I Changed My Mind About Saying “Merry Christmas,” and You Should Too

Nir Eyal
5 min readDec 17, 2020
Photo by Toa Heftiba on Unsplash

In fifth grade, I was the only Jewish kid in my elementary school class. This was the 1980’s in Central Florida and even though it was a public school, unaffiliated with any church and funded with taxpayer dollars, my teacher taped a poster to the wall in her classroom that read, “Jesus Is The Reason For The Season.”

I wasn’t offended per se. I’m pretty sure at ten, I didn’t know what that word meant. But I could tell the teacher was sending a message to anyone in her class who might have different beliefs — such as, say, that the tilt of the earth on its axis is the reason for the seasons.

Around Christmastime, my family celebrated Hanukkah, and though I didn’t expect to see any menorahs and dreidels on display, I started to resent the inescapable morass of a celebration that clearly wasn’t meant for me.

The Christmas specials on TV said Santa visited “all the children in the world.” The good ones got gifts. The naughty ones got lumps of coal. The Jewish ones got told Santa wasn’t coming to their house.

Why? Because, as every disillusioned Jewish kid learns, it was the parents, not Santa putting gifts under the trees. “No big whoop.” we’d hear from our own parents. “But don’t tell your friends that Santa isn’t real because we don’t want to spoil the holidays for the gentiles’ kids. Just keep the lie going, okay?”

Okay, I guess. But isn’t the 9th Commandment something about bearing false witness?

Whatever, pass a latke.

Along with the life-sized nativity scenes on residential lawns, the occasional giant wooden crosses outside particularly zealous households, and the incessant Christmas music blasting on repeat in every shopping mall and public space — it could all be a bit much.
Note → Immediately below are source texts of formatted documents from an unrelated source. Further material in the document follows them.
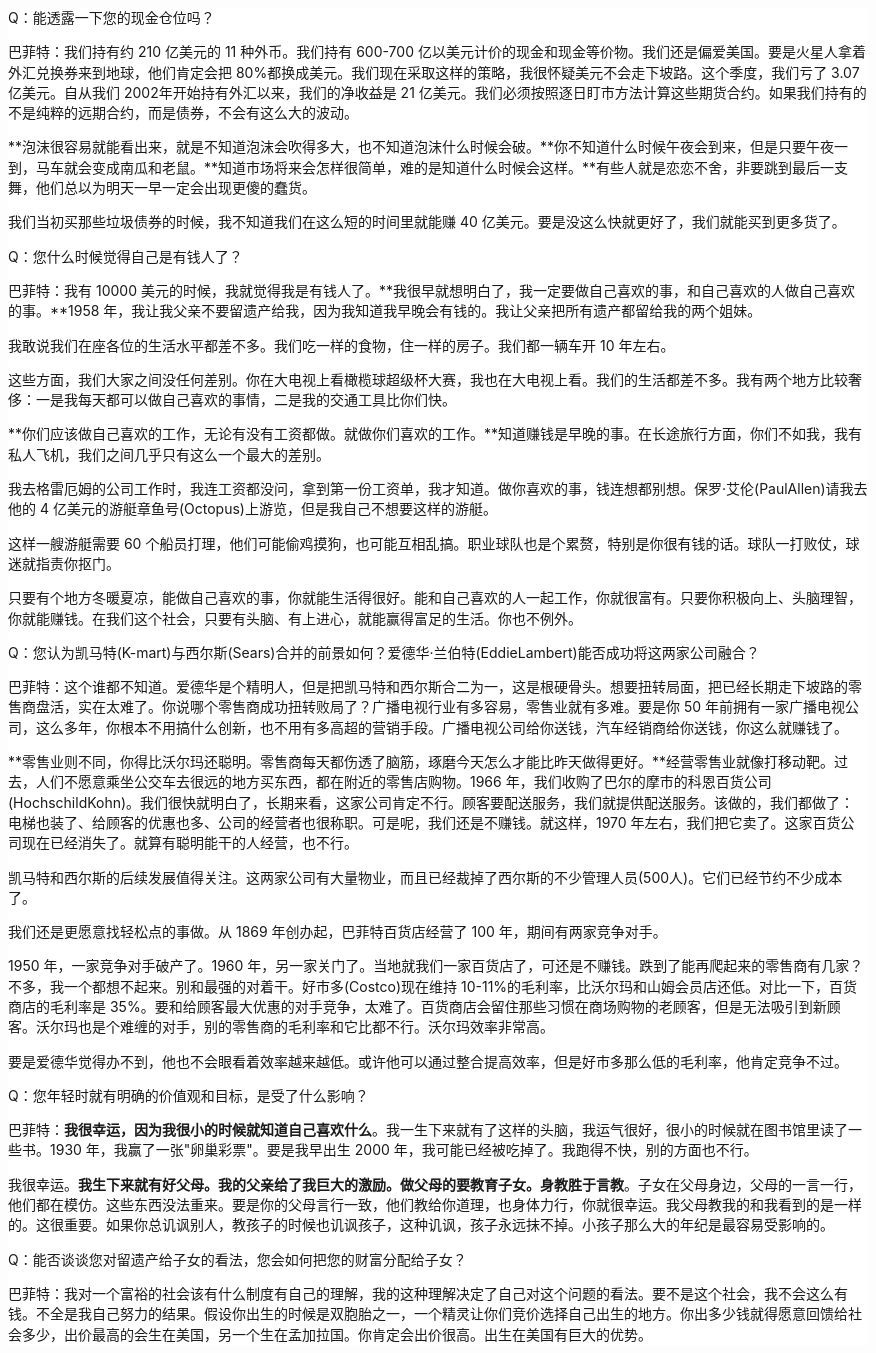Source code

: Q：能透露一下您的现金仓位吗？

巴菲特：我们持有约 210 亿美元的 11 种外币。我们持有 600-700 亿以美元计价的现金和现金等价物。我们还是偏爱美国。要是火星人拿着外汇兑换券来到地球，他们肯定会把 80%都换成美元。我们现在采取这样的策略，我很怀疑美元不会走下坡路。这个季度，我们亏了 3.07 亿美元。自从我们 2002年开始持有外汇以来，我们的净收益是 21 亿美元。我们必须按照逐日盯市方法计算这些期货合约。如果我们持有的不是纯粹的远期合约，而是债券，不会有这么大的波动。

**泡沫很容易就能看出来，就是不知道泡沫会吹得多大，也不知道泡沫什么时候会破。**你不知道什么时候午夜会到来，但是只要午夜一到，马车就会变成南瓜和老鼠。**知道市场将来会怎样很简单，难的是知道什么时候会这样。**有些人就是恋恋不舍，非要跳到最后一支舞，他们总以为明天一早一定会出现更傻的蠢货。

我们当初买那些垃圾债券的时候，我不知道我们在这么短的时间里就能赚 40 亿美元。要是没这么快就更好了，我们就能买到更多货了。

Q：您什么时候觉得自己是有钱人了？

巴菲特：我有 10000 美元的时候，我就觉得我是有钱人了。**我很早就想明白了，我一定要做自己喜欢的事，和自己喜欢的人做自己喜欢的事。**1958 年，我让我父亲不要留遗产给我，因为我知道我早晚会有钱的。我让父亲把所有遗产都留给我的两个姐妹。

我敢说我们在座各位的生活水平都差不多。我们吃一样的食物，住一样的房子。我们都一辆车开 10 年左右。

这些方面，我们大家之间没任何差别。你在大电视上看橄榄球超级杯大赛，我也在大电视上看。我们的生活都差不多。我有两个地方比较奢侈：一是我每天都可以做自己喜欢的事情，二是我的交通工具比你们快。

**你们应该做自己喜欢的工作，无论有没有工资都做。就做你们喜欢的工作。**知道赚钱是早晚的事。在长途旅行方面，你们不如我，我有私人飞机，我们之间几乎只有这么一个最大的差别。

我去格雷厄姆的公司工作时，我连工资都没问，拿到第一份工资单，我才知道。做你喜欢的事，钱连想都别想。保罗·艾伦(PaulAllen)请我去他的 4 亿美元的游艇章鱼号(Octopus)上游览，但是我自己不想要这样的游艇。

这样一艘游艇需要 60 个船员打理，他们可能偷鸡摸狗，也可能互相乱搞。职业球队也是个累赘，特别是你很有钱的话。球队一打败仗，球迷就指责你抠门。

只要有个地方冬暖夏凉，能做自己喜欢的事，你就能生活得很好。能和自己喜欢的人一起工作，你就很富有。只要你积极向上、头脑理智，你就能赚钱。在我们这个社会，只要有头脑、有上进心，就能赢得富足的生活。你也不例外。

Q：您认为凯马特(K-mart)与西尔斯(Sears)合并的前景如何？爱德华·兰伯特(EddieLambert)能否成功将这两家公司融合？

巴菲特：这个谁都不知道。爱德华是个精明人，但是把凯马特和西尔斯合二为一，这是根硬骨头。想要扭转局面，把已经长期走下坡路的零售商盘活，实在太难了。你说哪个零售商成功扭转败局了？广播电视行业有多容易，零售业就有多难。要是你 50 年前拥有一家广播电视公司，这么多年，你根本不用搞什么创新，也不用有多高超的营销手段。广播电视公司给你送钱，汽车经销商给你送钱，你这么就赚钱了。

**零售业则不同，你得比沃尔玛还聪明。零售商每天都伤透了脑筋，琢磨今天怎么才能比昨天做得更好。**经营零售业就像打移动靶。过去，人们不愿意乘坐公交车去很远的地方买东西，都在附近的零售店购物。1966 年，我们收购了巴尔的摩市的科恩百货公司(HochschildKohn)。我们很快就明白了，长期来看，这家公司肯定不行。顾客要配送服务，我们就提供配送服务。该做的，我们都做了：电梯也装了、给顾客的优惠也多、公司的经营者也很称职。可是呢，我们还是不赚钱。就这样，1970 年左右，我们把它卖了。这家百货公司现在已经消失了。就算有聪明能干的人经营，也不行。

凯马特和西尔斯的后续发展值得关注。这两家公司有大量物业，而且已经裁掉了西尔斯的不少管理人员(500人)。它们已经节约不少成本了。

我们还是更愿意找轻松点的事做。从 1869 年创办起，巴菲特百货店经营了 100 年，期间有两家竞争对手。

1950 年，一家竞争对手破产了。1960 年，另一家关门了。当地就我们一家百货店了，可还是不赚钱。跌到了能再爬起来的零售商有几家？不多，我一个都想不起来。别和最强的对着干。好市多(Costco)现在维持 10-11%的毛利率，比沃尔玛和山姆会员店还低。对比一下，百货商店的毛利率是 35%。要和给顾客最大优惠的对手竞争，太难了。百货商店会留住那些习惯在商场购物的老顾客，但是无法吸引到新顾客。沃尔玛也是个难缠的对手，别的零售商的毛利率和它比都不行。沃尔玛效率非常高。

要是爱德华觉得办不到，他也不会眼看着效率越来越低。或许他可以通过整合提高效率，但是好市多那么低的毛利率，他肯定竞争不过。

Q：您年轻时就有明确的价值观和目标，是受了什么影响？

巴菲特：**我很幸运，因为我很小的时候就知道自己喜欢什么**。我一生下来就有了这样的头脑，我运气很好，很小的时候就在图书馆里读了一些书。1930 年，我赢了一张"卵巢彩票"。要是我早出生 2000 年，我可能已经被吃掉了。我跑得不快，别的方面也不行。

我很幸运。**我生下来就有好父母。我的父亲给了我巨大的激励。做父母的要教育子女。身教胜于言教**。子女在父母身边，父母的一言一行，他们都在模仿。这些东西没法重来。要是你的父母言行一致，他们教给你道理，也身体力行，你就很幸运。我父母教我的和我看到的是一样的。这很重要。如果你总讥讽别人，教孩子的时候也讥讽孩子，这种讥讽，孩子永远抹不掉。小孩子那么大的年纪是最容易受影响的。

Q：能否谈谈您对留遗产给子女的看法，您会如何把您的财富分配给子女？

巴菲特：我对一个富裕的社会该有什么制度有自己的理解，我的这种理解决定了自己对这个问题的看法。要不是这个社会，我不会这么有钱。不全是我自己努力的结果。假设你出生的时候是双胞胎之一，一个精灵让你们竞价选择自己出生的地方。你出多少钱就得愿意回馈给社会多少，出价最高的会生在美国，另一个生在孟加拉国。你肯定会出价很高。出生在美国有巨大的优势。

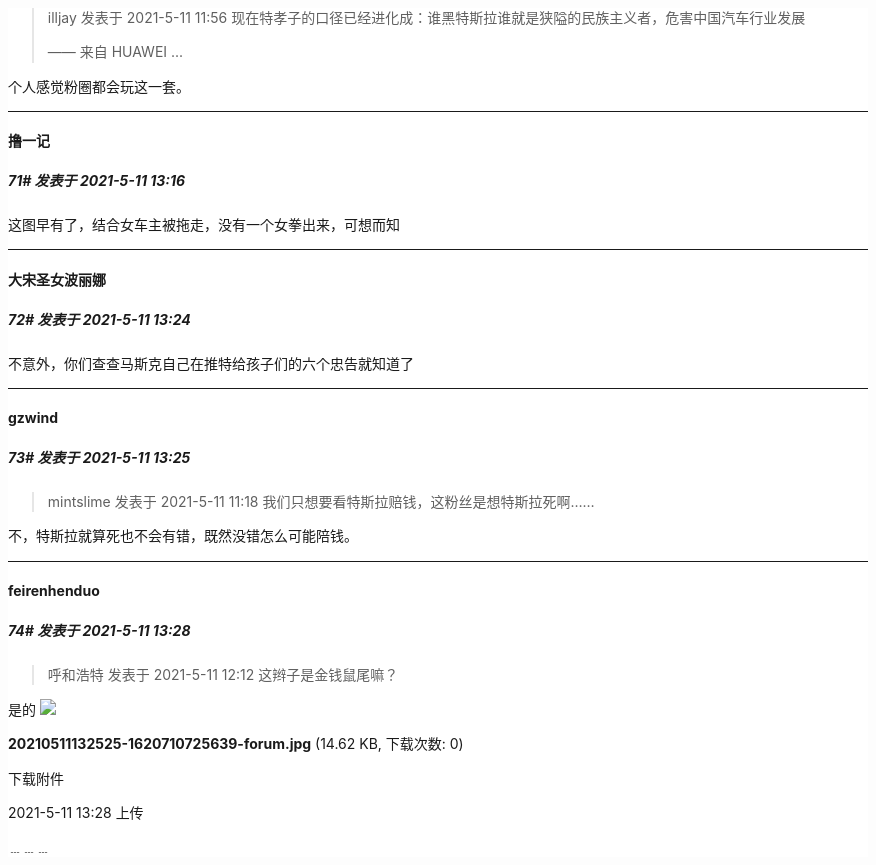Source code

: 
<blockquote>illjay 发表于 2021-5-11 11:56
现在特孝子的口径已经进化成：谁黑特斯拉谁就是狭隘的民族主义者，危害中国汽车行业发展


—— 来自 HUAWEI ...</blockquote>
个人感觉粉圈都会玩这一套。


*****

####  撸一记  
##### 71#       发表于 2021-5-11 13:16


这图早有了，结合女车主被拖走，没有一个女拳出来，可想而知


*****

####  大宋圣女波丽娜  
##### 72#       发表于 2021-5-11 13:24


不意外，你们查查马斯克自己在推特给孩子们的六个忠告就知道了


*****

####  gzwind  
##### 73#       发表于 2021-5-11 13:25


<blockquote>mintslime 发表于 2021-5-11 11:18
我们只想要看特斯拉赔钱，这粉丝是想特斯拉死啊……</blockquote>
不，特斯拉就算死也不会有错，既然没错怎么可能陪钱。


*****

####  feirenhenduo  
##### 74#       发表于 2021-5-11 13:28


<blockquote>呼和浩特 发表于 2021-5-11 12:12
这辫子是金钱鼠尾嘛？</blockquote>
是的


<img src="https://img.saraba1st.com/forum/202105/11/132849tr1urrrfbccrc590.jpg" referrerpolicy="no-referrer">


<strong>20210511132525-1620710725639-forum.jpg</strong> (14.62 KB, 下载次数: 0)

下载附件

2021-5-11 13:28 上传


﹍﹍﹍
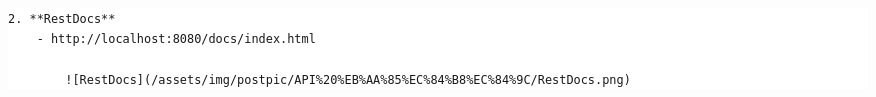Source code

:     2. **RestDocs**
        - http://localhost:8080/docs/index.html
            
            ![RestDocs](/assets/img/postpic/API%20%EB%AA%85%EC%84%B8%EC%84%9C/RestDocs.png)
At some point, I started to bristle when anyone would do so much as wish me a “Merry Christmas.” Didn’t they consider whether I even celebrated the holiday? 69 percent of the world is not Christian, after all. Why couldn’t they at least say something more generic, like “Happy Holidays?”

Hearing “Merry Christmas” started to give me the same feelings that the poster in the fifth grade had.